Originally published at: http://www.sitepoint.com/efficient-chinese-search-elasticsearch/
If you have played with Elasticsearch, you already know that analyzing and tokenization are the most important steps while indexing content, and without them your pertinency is going to be bad, your users unhappy and your results poorly sorted.
Even with English content you can lose pertinence with a bad stemming, miss some documents when not performing proper elision and so on. And that’s worse if you are indexing another language; the default analyzers are not all-purpose.
When dealing with Chinese documents, everything is even more complex, even by considering only Mandarin which is the official language in China and the most spoken worldwide. Let’s dig into Chinese content tokenization and expose the best ways of doing it with Elasticsearch.

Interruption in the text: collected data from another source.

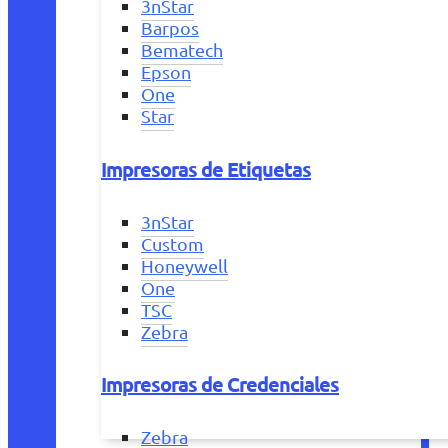
3nStar
Barpos
Bematech
Epson
One
Star
Impresoras de Etiquetas
3nStar
Custom
Honeywell
One
TSC
Zebra
Impresoras de Credenciales
Zebra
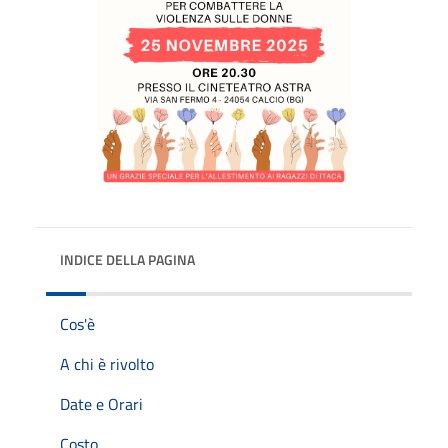
INDICE DELLA PAGINA
Cos'è
A chi è rivolto
Date e Orari
Costo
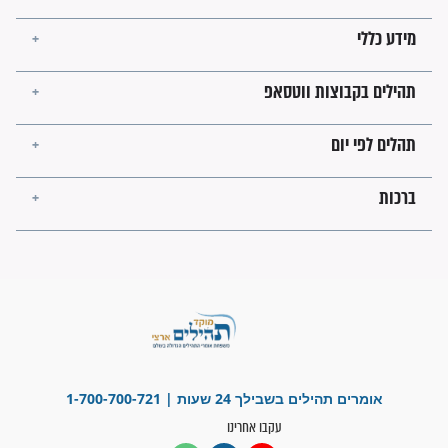
לכל המאמרים
ישועות תהילים
פציעת הראש של החייל הפכה
לנס רפואי בזכות...
"משהו בתוכי ידע שההריון הזה
זקוק לתפילות": סיפור ישועה
מדהים בזכות התפילות מדי יום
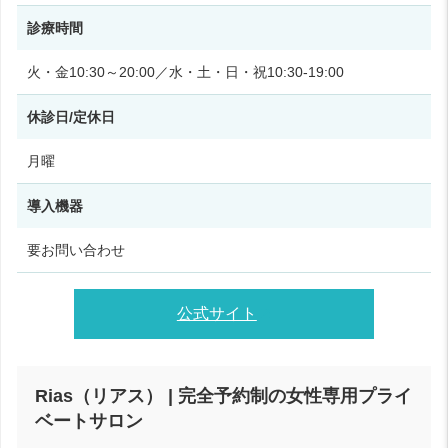
診療時間
火・金10:30～20:00／水・土・日・祝10:30‑19:00
休診日/定休日
月曜
導入機器
要お問い合わせ
公式サイト
Rias（リアス） | 完全予約制の女性専用プライ
ベートサロン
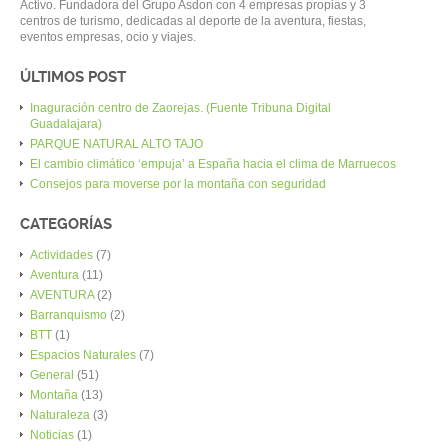
Activo. Fundadora del Grupo Asdon con 4 empresas propias y 3
centros de turismo, dedicadas al deporte de la aventura, fiestas,
eventos empresas, ocio y viajes.
ÚLTIMOS POST
Inaguración centro de Zaorejas. (Fuente Tribuna Digital
Guadalajara)
PARQUE NATURAL ALTO TAJO
El cambio climático ‘empuja’ a España hacia el clima de Marruecos
Consejos para moverse por la montaña con seguridad
CATEGORÍAS
Actividades
(7)
Aventura
(11)
AVENTURA
(2)
Barranquismo
(2)
BTT
(1)
Espacios Naturales
(7)
General
(51)
Montaña
(13)
Naturaleza
(3)
Noticias
(1)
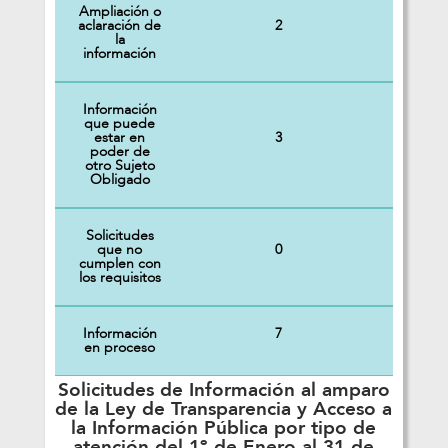
Ampliación o
2
aclaración de
la
información
Información
que puede
3
estar en
poder de
otro Sujeto
Obligado
Solicitudes
0
que no
cumplen con
los requisitos
Información
7
en proceso
Solicitudes de Información al amparo
de la Ley de Transparencia y Acceso a
la Información Pública por tipo de
atención del 1º de Enero al 31 de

What is so hard about Chinese search?
Chinese characters are logograms, they represents a word or a morpheme (the smallest meaningful unit of language). Put together, their meaning can change and represent a whole new word. Another difficulty is that there is no space between words or sentences, making it very hard for a computer to know where a word starts or ends.
There are tens of thousands of Chinese characters, even if in practice, written Chinese requires a knowledge of between three and four thousand. Let’s see an example: the word “volcano” (火山) is in fact the combination of:
- 火: fire
- 山: mountainsky
Our tokenizer must be clever enough to avoid separating those two logograms, because the meaning is changed when they are not together.